▶ Given text
Non-government Organisations (NGOs) are organisations that are involved in development activities, mostly in developing countries. These organisations consist of a number of stakeholders including: donors, fellow NGOs, staff, local organisations in the developing regions and aid-receiving communities [28]. Sheombar [28] has discussed various opportunities that social media presents for NGOs. These include: collaboration, connecting and interacting, networking, international co-operation, and communicating with the aid-receiving communities via mobile phones. Sheombar [28] has reported the results of a study conducted on Dutch NGOs and their usage of social media and has identified some of the benefits and challenges posed by social media usage. When an NGO has knowledge of the local context, they can specifically target certain groups for purposes of information delivery and data collection. Sheombar [28] has reported that collection of data via mobile phones is a wide spread practice in many development organisations (NGOs). The major benefit here is that organisations are able to reach developing country communities that do not have access to computers. It should be noted that collection of mobile data via mobile phones is not the only data collection method employed by NGOs. Specific crowd funding and fundraising is another activity that has been conducted by NGOs via social media. Some NGOs also continually monitor and analyse their social media activities. Two main challenges identified by the organisations surveyed by Sheombar [28] are the need to respond fast on social networks, and the difficulty of conveying complex messages via social media.

4 Social Media Adoption in African Countries

In the last few years, African countries have experienced a widespread adoption of social media, especially with the young generation. It has been reported in the literature that the key drivers for this adoption have been the widespread adoption of mobile phones, establishment of mobile Internet infrastructure on the continent, and the affordability of mobile Internet services for the ordinary person. This section provides a brief discussion of the drivers for social media adoption and the extent of this adoption.

4.1 Drivers for Social Media Adoption

In August 2012, Deloitte (www.deloitte.co.za) and Frontier Advisory (www.frontieradvisory.com) hosted an African Frontiers Forum to evaluate the economic impact of social media in Africa. They have reported that in 2012, the African continent was the second largest mobile phone market (after Asia) with more than 700 million mobile connections. Estimations of the annual growth were 30% so that by 2016, the number of mobile connections should rise to almost one billion. They have also reported that the widespread adoption of mobile phones and the roll-out of mobile Internet infrastructure in many African countries has resulted in the availability of affordable Internet services to the vast majority of African citizens. This is in stack contrast to Internet access via fixed line telecoms services which are generally unavailable and unaffordable to the vast majority of citizens. Most newly activated mobile devices are Wireless Application Protocol (WAP) enabled. In 2012, Africa’s mobile data usage amounted to 14.85% of the total global Internet traffic. It has been argued that the wide adoption of mobile devices, ease of access to Internet services, and affordability of Internet services via mobile devices have been the major driving factors for social media adoption on the African continent [9].

▶ Dataset excerpts
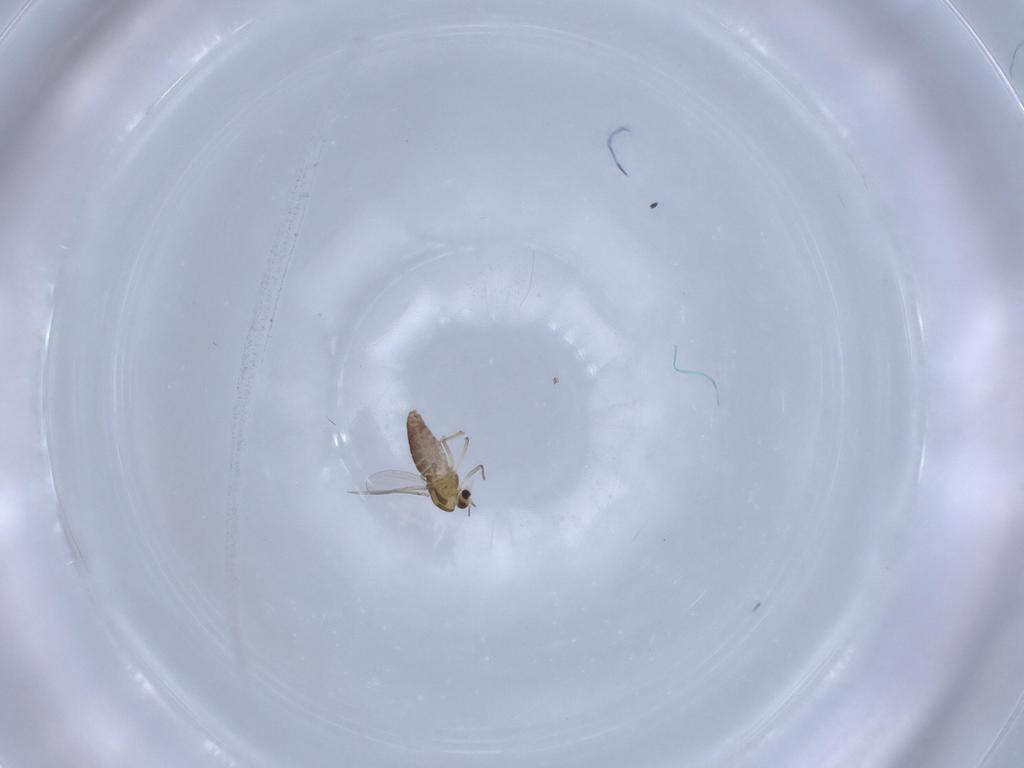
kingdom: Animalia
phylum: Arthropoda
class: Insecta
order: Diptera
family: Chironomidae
* * *
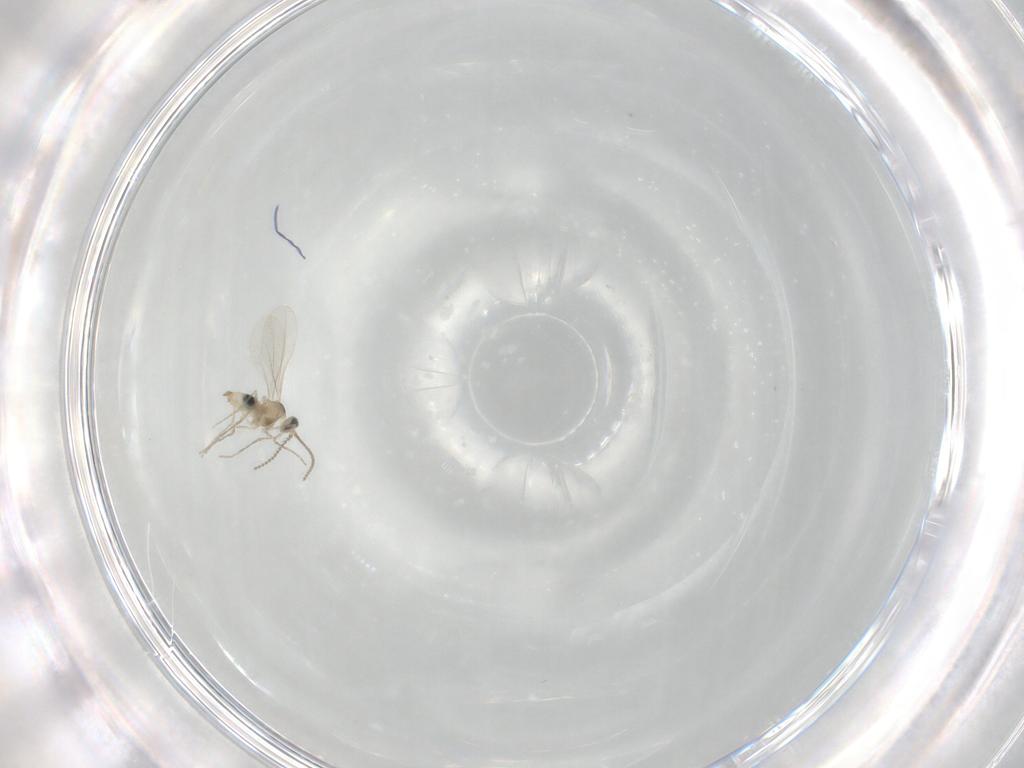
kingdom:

▶ Set problem A
Answer these from the social media passage:
(i) What two main challenges did the organizations surveyed by Sheombar identify?
(ii) How many mobile connections did the African continent have in 2012?
(iii) What share of total global Internet traffic did Africa's mobile data usage make up in 2012?
▶ Set problem B
Reproduce word for word the part of the social media passage starting at "In the last" and ending at "of this adoption.".
▶ Set problem C
Write the next part of the social media passage, picking up after its final sentence.
The records can be set aside; nothing here depends on them.

▶ Written answer A
(i) The need to respond fast on social networks, and the difficulty of conveying complex messages via social media.
(ii) More than 700 million.
(iii) 14.85%.

▶ Written answer B
In the last few years, African countries have experienced a widespread adoption of social media, especially with the young generation. It has been reported in the literature that the key drivers for this adoption have been the widespread adoption of mobile phones, establishment of mobile Internet infrastructure on the continent, and the affordability of mobile Internet services for the ordinary person. This section provides a brief discussion of the drivers for social media adoption and the extent of this adoption.

▶ Written answer C
4.2 Social Media Adoption

There has been a widespread adoption of social media in recent years, and Facebook has become the most visited website on the African continent. It was reported in 2012 [9] that for the African continent, the users of the Facebook website were estimated at 44.9 million people. Fuseware and World Wide Worx [11] have reported that in 2014, there are 9.4 million active users of Facebook and 5.5 million users of Twitter in South Africa. It has also been reported that the majority of Facebook and Twitter logins (approximately 80%) from Nigeria and South Africa are from mobile devices [9, 11]. The popularity of Facebook in Africa has prompted Facebook to specifically cater to African markets by starting to roll-out local language versions of the website, starting with Swahili. The Swahili language originates from the East African coast (Kenya and Tanzania) and is spoken widely in East Africa and Central Africa. In addition to the big (American-based) social media services, local social media services have come into existence in some African countries. One such example is Mxit in South Africa (http://get.mxit.com), a social networking and instant messaging service with an estimated user base of six million subscribers [11].

In the private sector, African businesses are increasingly employing social media strategies to engage more effectively with consumers through continuous interaction and engagement [9, 11]. Fuseware and World Wide Worx [11] have reported that, in South Africa, 93% of South African corporations that are major brands use Facebook, 79% use Twitter, 58% use YouTube and 46% use LinkedIn for marketing and branding purposes. However, less than 10% use the home-grown Mxit service. Fuseware and World Wide Worx have further reported that a survey of South Africa’s top 50 brands revealed that, on average, they each have 58,000 Facebook fans, 259,000 YouTube account views and 12,785 Twitter followers. In the public sector, many organisations are also using social media to engage with the public. Many government organisations in developing countries have a Facebook and Twitter presence. As an example, in South Africa, the office of the Presidency [26], the South African government [13, 14] and the National Department of Health [17] all have a presence on Facebook and Twitter. Many public sector and higher education institutions in Africa also have a Facebook and Twitter presence.

5 Online Social Media Analytics Tools

The use of analytics tools is essential for organisations (or individuals) that are serious about building their online presence and growing their organisation’s reach online. Many online tools are available for the analysis of social media data. Some tools are specific to a particular service (e.g. Twitter) while others are general purpose tools that can be used to analyse data from different types of social media services. This section briefly discusses some of the available online tools. It should however be noted that online analysis tools tend to come and go rather quickly.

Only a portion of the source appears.